Woche der Kriegsräte
Panzer, Kampfflugzeuge, mehr Munition – in rascher Folge berieten westliche Entscheidungsgremien in diesen Tagen über die Steigerung der Waffenlieferungen an Kiew. Von Freitag bis Sonntag tagt zudem in München die 59. „Sicherheitskonferenz“ (Siko) – im Kalten Krieg einst ehrlicher als „Wehrkundetagung“ gestartet. Organisiert wird sie erstmals vom früheren deutschen UN-Botschafter Christoph Heusgen, der im November 2021 im „Zeit“-Interview darlegte, mit welcher Absicht er dieses Amt übernahm: „Viele Staaten können es sich eben nicht erlauben, sich mit China oder auch Russland anzulegen. Wir können das.“ Am Montag teilte er auf einer Pressekonferenz zur Tagung in München mit, dass er Oppositionelle aus Russland und dem Iran eingeladen habe, aber keine Regierungsvertreter. Das geschieht erstmals seit Jahrzehnten. Heusgen begründete das damit, er wolle kein Forum für Propaganda bieten. Hochrangig vertreten wird allerdings die Volksrepublik China durch den früheren Außenminister Wang Yi, der seit Oktober Mitglied des Politbüros der KP Chinas ist. Er wird auf der Reise auch Russland, Italien, Frankreich und Ungarn besuchen.

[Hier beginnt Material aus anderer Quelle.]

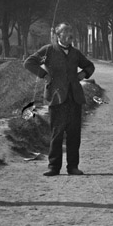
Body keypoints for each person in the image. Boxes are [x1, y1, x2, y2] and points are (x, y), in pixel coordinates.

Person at [24, 23, 95, 177]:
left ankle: (73, 167)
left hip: (74, 98)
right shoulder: (48, 50)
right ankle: (53, 167)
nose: (70, 35)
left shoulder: (76, 53)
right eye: (66, 32)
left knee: (74, 134)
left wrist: (83, 74)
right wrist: (44, 75)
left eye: (71, 32)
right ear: (58, 35)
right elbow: (29, 62)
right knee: (57, 134)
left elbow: (90, 66)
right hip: (56, 99)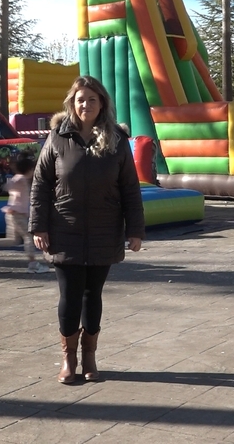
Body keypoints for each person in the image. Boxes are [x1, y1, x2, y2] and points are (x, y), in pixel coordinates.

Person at [30, 75, 145, 384]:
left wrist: (135, 230)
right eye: (81, 99)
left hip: (104, 230)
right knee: (69, 296)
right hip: (63, 229)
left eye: (92, 99)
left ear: (102, 103)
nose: (86, 105)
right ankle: (68, 358)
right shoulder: (57, 137)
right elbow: (40, 185)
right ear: (72, 103)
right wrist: (38, 226)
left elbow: (130, 188)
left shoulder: (117, 140)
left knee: (93, 295)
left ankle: (89, 356)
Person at [0, 152, 50, 273]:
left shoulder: (19, 178)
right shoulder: (21, 178)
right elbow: (9, 185)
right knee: (28, 237)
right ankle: (33, 264)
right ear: (29, 170)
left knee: (13, 240)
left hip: (12, 213)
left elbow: (9, 186)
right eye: (32, 169)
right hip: (17, 214)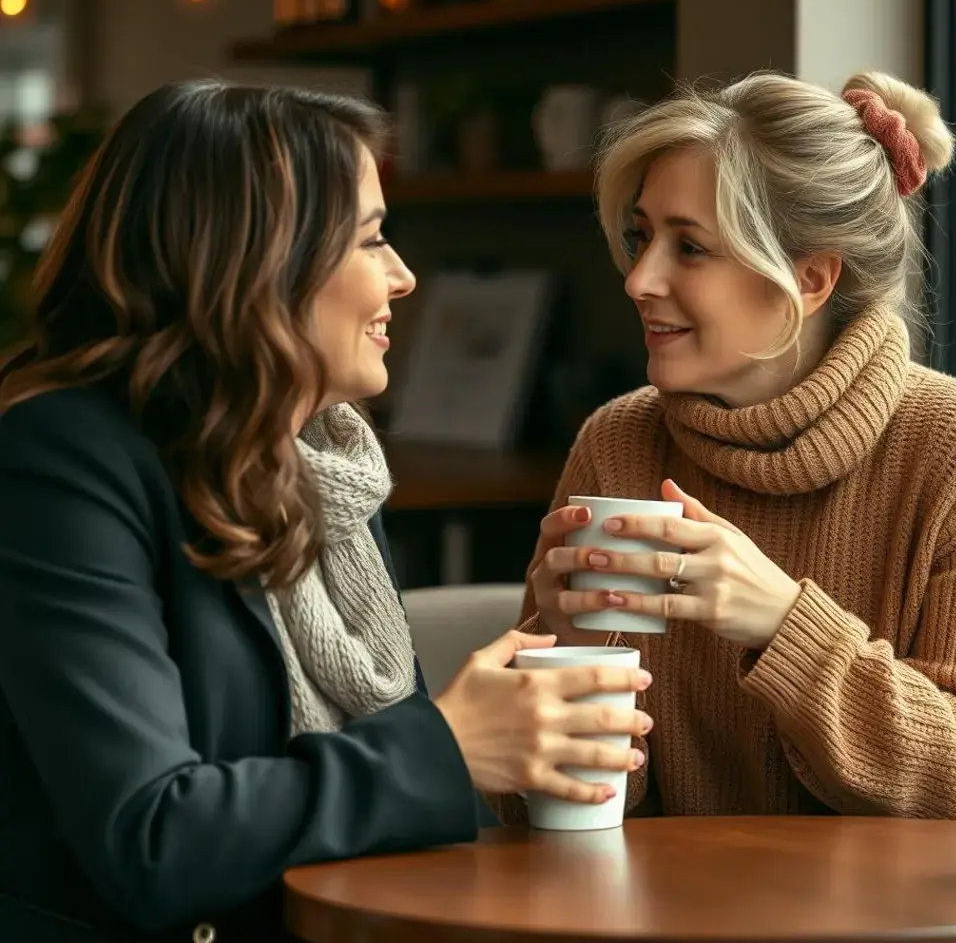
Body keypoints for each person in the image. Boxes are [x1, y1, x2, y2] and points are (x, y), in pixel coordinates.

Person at [0, 82, 652, 943]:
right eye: (373, 238)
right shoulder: (61, 458)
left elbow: (395, 793)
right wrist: (451, 744)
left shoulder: (322, 465)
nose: (404, 276)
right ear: (258, 259)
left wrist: (509, 714)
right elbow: (152, 838)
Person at [500, 70, 956, 827]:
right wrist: (567, 657)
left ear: (811, 278)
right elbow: (540, 818)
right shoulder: (619, 441)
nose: (638, 279)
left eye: (689, 247)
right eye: (641, 237)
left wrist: (784, 624)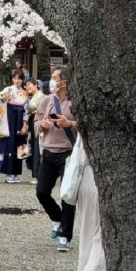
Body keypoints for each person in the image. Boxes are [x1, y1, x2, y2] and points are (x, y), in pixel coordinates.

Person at [35, 65, 78, 250]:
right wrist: (41, 125)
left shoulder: (75, 101)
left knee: (67, 194)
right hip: (48, 150)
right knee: (42, 191)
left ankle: (65, 236)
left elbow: (84, 123)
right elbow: (36, 120)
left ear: (64, 82)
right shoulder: (47, 100)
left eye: (55, 77)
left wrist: (69, 123)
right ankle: (57, 218)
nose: (51, 80)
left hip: (68, 152)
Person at [76, 143, 106, 271]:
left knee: (87, 229)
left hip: (84, 177)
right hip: (101, 176)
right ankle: (95, 270)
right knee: (101, 229)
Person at [0, 70, 28, 183]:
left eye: (19, 78)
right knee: (10, 144)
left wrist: (25, 124)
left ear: (22, 80)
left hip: (20, 119)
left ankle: (17, 173)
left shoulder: (25, 93)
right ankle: (8, 173)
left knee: (20, 143)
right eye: (15, 78)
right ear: (12, 79)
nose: (17, 81)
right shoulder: (8, 89)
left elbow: (26, 110)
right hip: (10, 118)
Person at [24, 76, 44, 184]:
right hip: (33, 120)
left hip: (38, 120)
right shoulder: (34, 96)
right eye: (26, 85)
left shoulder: (40, 96)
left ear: (36, 85)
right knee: (34, 145)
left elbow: (32, 107)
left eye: (29, 85)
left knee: (37, 147)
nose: (27, 87)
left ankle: (37, 174)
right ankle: (35, 172)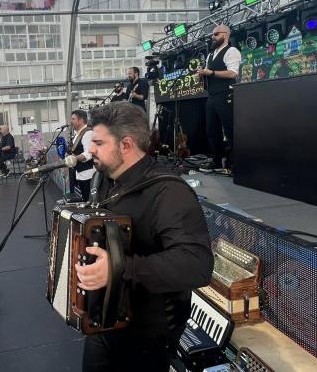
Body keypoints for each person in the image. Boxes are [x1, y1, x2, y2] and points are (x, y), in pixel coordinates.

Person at [76, 102, 214, 372]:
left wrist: (118, 269)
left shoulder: (168, 191)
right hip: (104, 325)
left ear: (126, 145)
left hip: (147, 338)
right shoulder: (104, 180)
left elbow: (197, 265)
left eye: (99, 142)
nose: (91, 148)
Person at [196, 24, 241, 174]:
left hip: (226, 94)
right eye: (212, 35)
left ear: (225, 35)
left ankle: (234, 162)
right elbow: (206, 79)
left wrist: (211, 72)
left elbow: (232, 73)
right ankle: (216, 161)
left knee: (229, 129)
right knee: (211, 130)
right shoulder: (210, 55)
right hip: (212, 96)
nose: (212, 37)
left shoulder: (231, 51)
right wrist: (201, 76)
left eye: (215, 34)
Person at [68, 109, 95, 202]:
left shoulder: (88, 133)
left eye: (73, 119)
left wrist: (74, 158)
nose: (71, 122)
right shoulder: (78, 134)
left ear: (81, 120)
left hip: (88, 174)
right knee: (83, 199)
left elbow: (89, 153)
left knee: (88, 200)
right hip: (80, 173)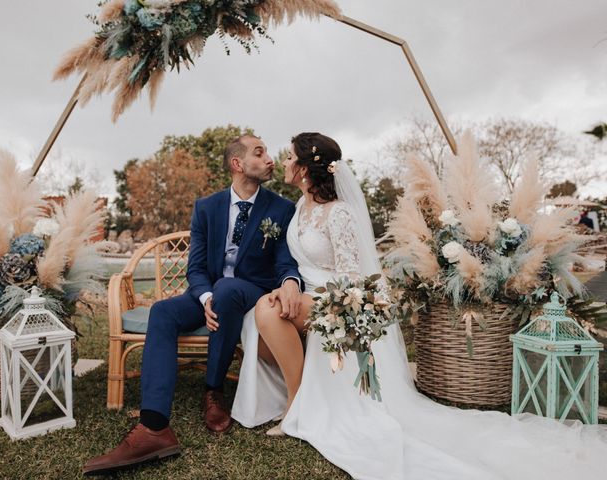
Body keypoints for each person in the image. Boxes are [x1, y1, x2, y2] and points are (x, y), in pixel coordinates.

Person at [232, 132, 607, 479]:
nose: (282, 162)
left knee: (265, 311)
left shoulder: (340, 212)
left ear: (305, 168)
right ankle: (299, 394)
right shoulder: (299, 206)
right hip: (306, 293)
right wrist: (289, 287)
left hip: (333, 299)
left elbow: (349, 276)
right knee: (261, 316)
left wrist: (323, 304)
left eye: (288, 157)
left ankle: (295, 405)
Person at [83, 135, 303, 475]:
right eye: (259, 152)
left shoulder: (281, 209)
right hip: (209, 292)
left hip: (252, 294)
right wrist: (204, 297)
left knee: (229, 289)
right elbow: (196, 268)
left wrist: (290, 282)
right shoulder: (207, 207)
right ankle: (154, 426)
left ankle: (213, 390)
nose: (270, 159)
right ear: (237, 163)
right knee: (163, 311)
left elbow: (287, 261)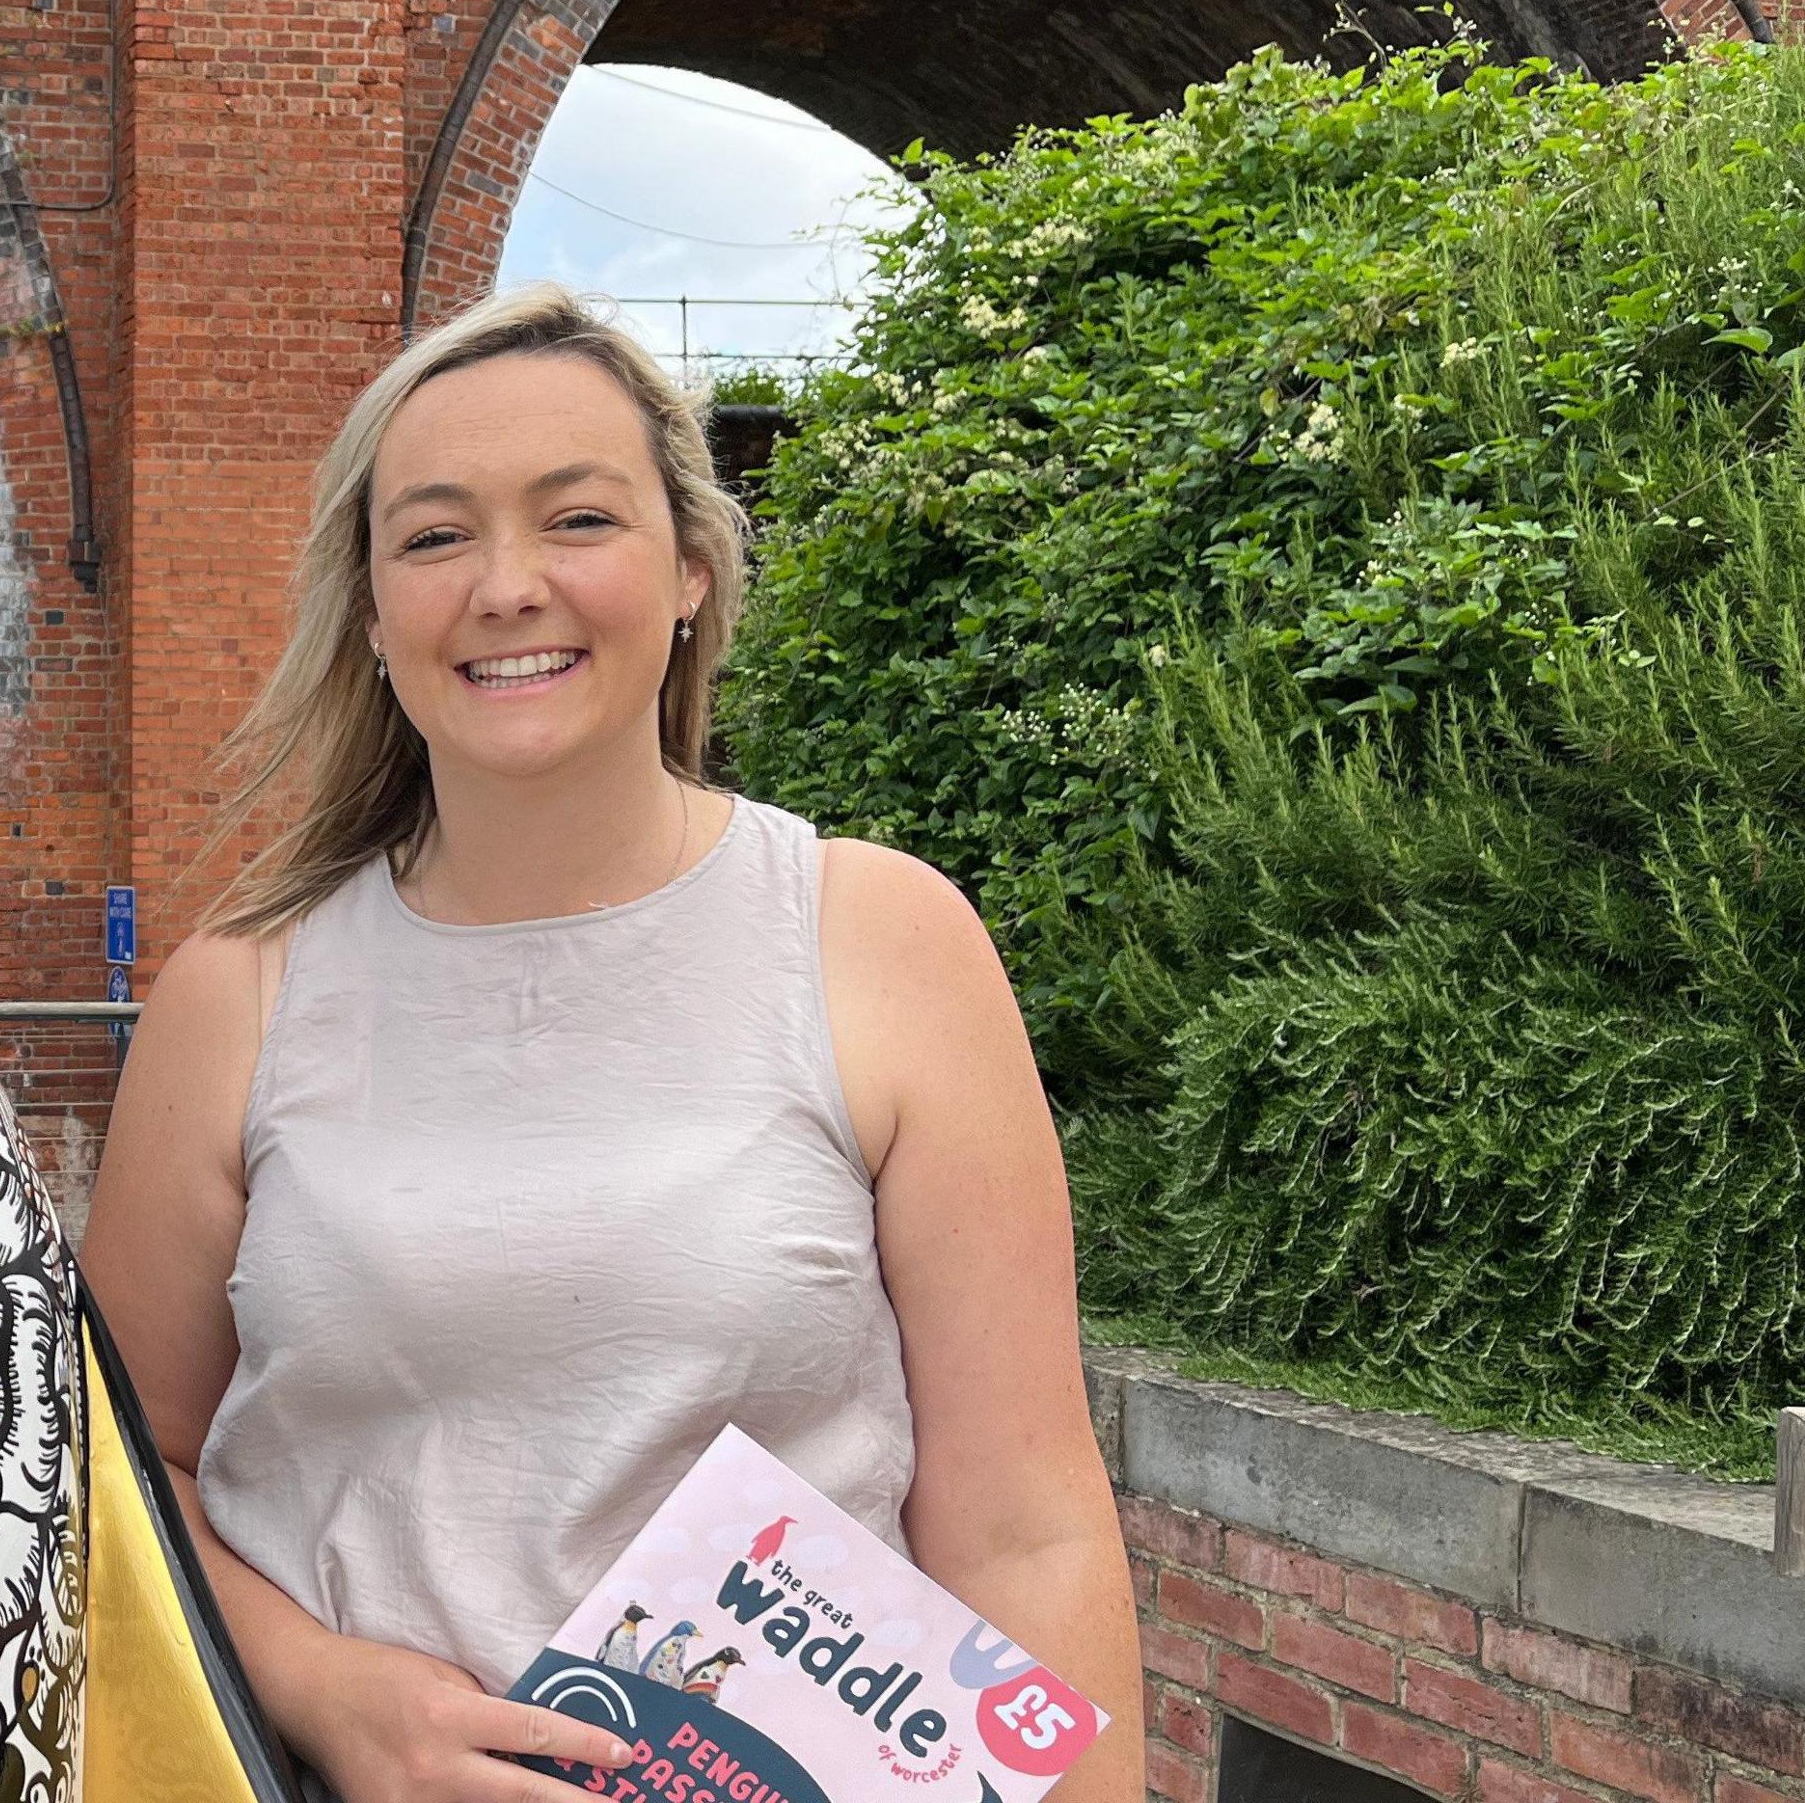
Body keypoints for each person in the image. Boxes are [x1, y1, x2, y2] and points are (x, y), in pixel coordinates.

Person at [78, 285, 1143, 1803]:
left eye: (577, 519)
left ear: (694, 568)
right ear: (373, 614)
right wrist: (330, 1697)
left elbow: (1026, 1524)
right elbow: (120, 1475)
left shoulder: (879, 941)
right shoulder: (239, 994)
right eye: (435, 537)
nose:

Am Montag verkündete NATO-Generalsekretär Jens Stoltenberg in Brüssel, dass die Kriegsminister der Allianz dort am Dienstag auch über eine mögliche Lieferung von Kampfflugzeugen an Kiew beraten werden. Er behauptete, auch eine Kampfjet-Lieferung durch NATO-Länder werden den Pakt nicht zur Kriegspartei machen. Er erklärte außerdem: „Es ist klar, dass wir in einem Logistikrennen sind.“ Es gehe darum, Kiew mit Munition, Treibstoff und Ersatzteilen auszurüsten, bevor Moskau wieder die Initiative auf dem Schlachtfeld ergreife. Die Ziele für die Munitionsvorräte müssten erhöht werden. Der Krieg in der Ukraine verbrauche eine enorme Menge an Munition: „Deshalb müssen wir die Produktion hochfahren und in unsere Produktionskapazitäten investieren.“
Die Vorsitzende des Verteidigungsausschusses im Bundestag, Marie-Agnes Strack-Zimmermann, überbot ihn am gleichen Tag in Berlin noch mit der Behauptung: „Es war ein verlorenes Jahr.“ Direkt mit der Entscheidung der Bundesregierung, Kiew den Flugabwehrpanzer Gepard oder die Panzerhaubitze 2000 aus dem Bestand der Bundeswehr zu liefern, hätte man sofort nachbestellen müssen.
Noch vor dem zweitägigen NATO-Treffen organisierten die USA Dienstagvormittag Beratungen der sogenannten Ukraine-Kontaktgruppe. In diesem „Ramstein“-Format koordiniert Washington die Waffenlieferungen an Kiew von rund 50 Ländern. Am Mittwoch sollte es dann um die Stärkung der NATO-Ostflanke gehen. Geplant ist, die Zahl der Soldaten in hoher Einsatzbereitschaft von 40.000 auf 300.000 zu erhöhen.
Zur Siko in München werden insgesamt mehr als 40 Staats- und Regierungschefs sowie 90 Minister erwartet, unter ihnen US-Vizepräsidentin Kamala Harris, Frankreichs Präsident Emmanuel Macron, der polnische Präsident Andrzeij Duda und Bundeskanzler Olaf Scholz.
Sorgen machen sich die Organisatoren der Konferenz, die von Bayern, vom Bund und Konzernen mit Millionenbeträgen finanziert wird, um Länder, die nicht die westliche Sicht auf den Ukraine-Krieg teilen. Der jährlich zur Siko erscheinende „Münchener Sicherheitsbericht“ kommt laut Ko-Autorin Sophie Eisentraut zu dem Ergebnis, dass es „liberalen Demokratien“ nicht nur darum gehen könne, den Status Quo zu verteidigen. Sie erklärte am Montag in Berlin: „Die vielleicht schwierigere Aufgabe wird es sein, die bisherige Ordnung so zu erneuern, dass sie für die breitere internationale Gemeinschaft wieder attraktiver wird.“ Die „Zögerlichkeit“ vieler Länder des internationalen Südens, Russland zu verurteilen, sei „ein klarer Weckruf“. Laut Heusgen will die Siko daher den Ländern des globalen Südens mehr Platz einräumen.